Before Robin Lord Taylor landed the coveted role of Oswald Cobblepot, aka the man who will later becomes the Penguin, on the hit freshman FOX drama “Gotham,” he was best known for one of two things: playing the short-lived Sam on “The Walking Dead” or co-creating the web series that launched Billy Eichner’s “Billy on the Street.” While both could be listed as notable break-ins for any young working actor, things have turned around even quicker for the blonde-haired Iowa native.
Before his first audition, Taylor was tipped off by his agent that the fake scene he was reading was actually for “Gotham,” the hotly-anticipated cops-and-criminals series chronicling Batman’s city before the caped crusader came into play. Sticking to his guns, Taylor read the scene just as he’d prepared it, and did so again when he was flown to Los Angeles for a callback in front of the show’s creators.

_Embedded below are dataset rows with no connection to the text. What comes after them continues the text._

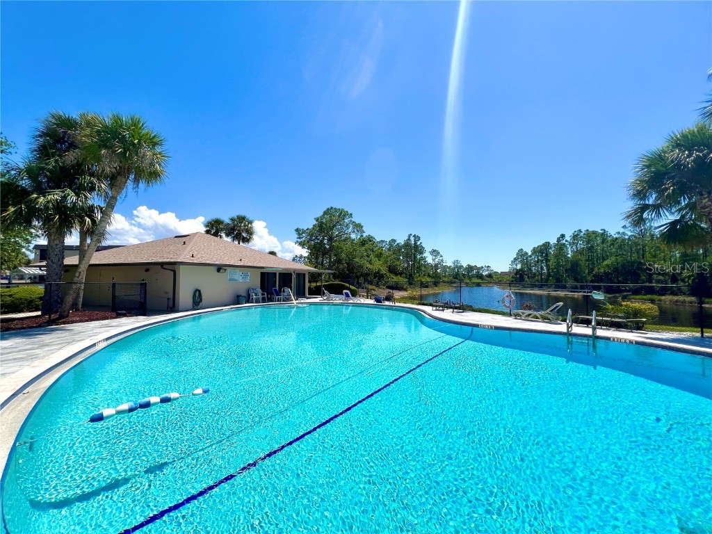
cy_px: 267
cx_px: 356
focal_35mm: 13
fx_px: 267
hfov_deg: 106.2
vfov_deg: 89.9
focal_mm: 1.57
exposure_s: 1/3311
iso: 32
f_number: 1.8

Obviously, it worked out for him. What’s so remarkable, though, is even after the blind audition and with full knowledge of who he was portraying, Taylor’s performance hasn’t fallen back on any of the comic book gimmicks associated with the Penguin — he’s created a version of the umbrella-wielding madman unique to the populated world from which he came. There have been many portrayals of Oswald Cobblepot before his, but Taylor’s interpretation is both painfully calculated, wildly desperate and aptly cold. While he might be discovering the Penguin along with the audience, they can see that Taylor knows him inside and out already.
Indiewire spoke with the strong Golden Globes contender about how he’s enlivened Oswald in “Gotham,” why his background in comedy has helped him with drama, getting Twitter praise from Patton Oswalt and what’s changed in his life since landing the role (though he’s just happy to have a ride to work).
Another thing about doing comedy […] is you learn how precise a joke has to be in order to get the maximum amount of laughs. If your timing is one millisecond off, or if you hit some word harder than another word, it can throw off the entire thing. So the precision of the language was something I learned. You would never learn that unless you were doing a live comedy show. That’s something I bring to everything I do now.